On a separate thread, regarding the LODE deployment you have at http://lode2.linked.data.gov.au, are you guys developing that code in an open forum or elsewhere? I've am not seeing any branches in this repository so a bit puzzled as to which code I should be looking at. Thanks
OK, I'll see how I go with a templating thing. It would be very different approach to LODE of course but I think there are a couple of reasons to implement something like that. Large ontology size is one reason but another is for allowing people to override parts: we could implement a series of templates that transform certain RDF into HTML but then if someone wanted something done differently - perhaps catering for a particular class in a particular way - then they could either add a template for that or override an existing one. If wedo this, it will be within the Python rdflib world (https://github.com/rdflib) since we mainly use Python for RDF handling and there's quite an ecosystem of tools we're familiar with there.
The code for LODE2 is at https://github.com/CSIRO-enviro-informatics/LODE and we're continuing to develope it as we have a continuing need for standardised ways of documenting many Australian govt. ontologies. We will probably make a fork of LODE2 that has Aust. Govt. logos, style, and so on already embedded. We could go down the templating path here though... No decisions yet! I suspect we will have a hard requirement to choose to either make that Aus Govt fork or make templates by December, based on our project work.
Hi all,
Sorry for being late in answering. Great to see that @nicholascar has already addressed all the issues raised.

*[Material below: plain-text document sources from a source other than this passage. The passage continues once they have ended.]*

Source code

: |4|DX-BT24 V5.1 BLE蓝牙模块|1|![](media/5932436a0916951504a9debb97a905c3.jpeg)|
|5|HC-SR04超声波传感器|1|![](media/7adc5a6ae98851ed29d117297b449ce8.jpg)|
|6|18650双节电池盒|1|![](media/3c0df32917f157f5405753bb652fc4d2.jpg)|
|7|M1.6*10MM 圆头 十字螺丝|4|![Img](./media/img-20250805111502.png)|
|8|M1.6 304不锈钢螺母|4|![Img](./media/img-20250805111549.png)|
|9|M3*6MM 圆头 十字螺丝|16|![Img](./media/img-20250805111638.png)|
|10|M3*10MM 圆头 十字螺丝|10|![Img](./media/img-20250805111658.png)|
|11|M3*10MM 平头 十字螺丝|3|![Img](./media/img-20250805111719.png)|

We would need to work, indeed, in integrating the LODE2 version in the main repository, indeed, at certain point. I just need to figure out when I have a bunch of spare time (ah!) for doing so.
LODE (1) is down: "internal server error" :/
http://lode2.linked.data.gov.au is working if you need LODE in a hurry, although Silvio's pretty quick at getting his system back up usually!
yeah thanks for the pointer. I found it, but somehow it also does not work for me :( https://github.com/essepuntato/LODE/issues/20
@np00 do you mean http://lode2.linked.data.gov.au isn't working for you? Just a bit hard to tell in this thread.
If so, just drop Edmond an email (edmond.chuc@csiro.au) and explain the bug you're seeing and he'll fix it within a day since he actively maintains the tool. We do know about the service maxing out if very large ontologies are loaded.
Correct, somehow lode2 does not work with my ontology. I created an issue for my problem with lode2: https://github.com/essepuntato/LODE/issues/20 I will drop him a mail about it.
lode1 seems to not work at all.
Hi @essepuntato @seralf @nicholascar I love this service and have been using it to generate a cache visualizations of the rather large SWEET ontology suite, the visualizations can be seen at https://esipfed.github.io/stc/sweet_lode/sweetAll.html
As I began iterating through the generation of visualizations for all of the files in SWEET, after a while I encountered the following responses
...
I therefore fear that I may have crashed your service. I wanted to say that I was not executing these requests in parallel or within a short time of each other. Each request was submitted literally minutes apart. Apologies, if I crashed the service.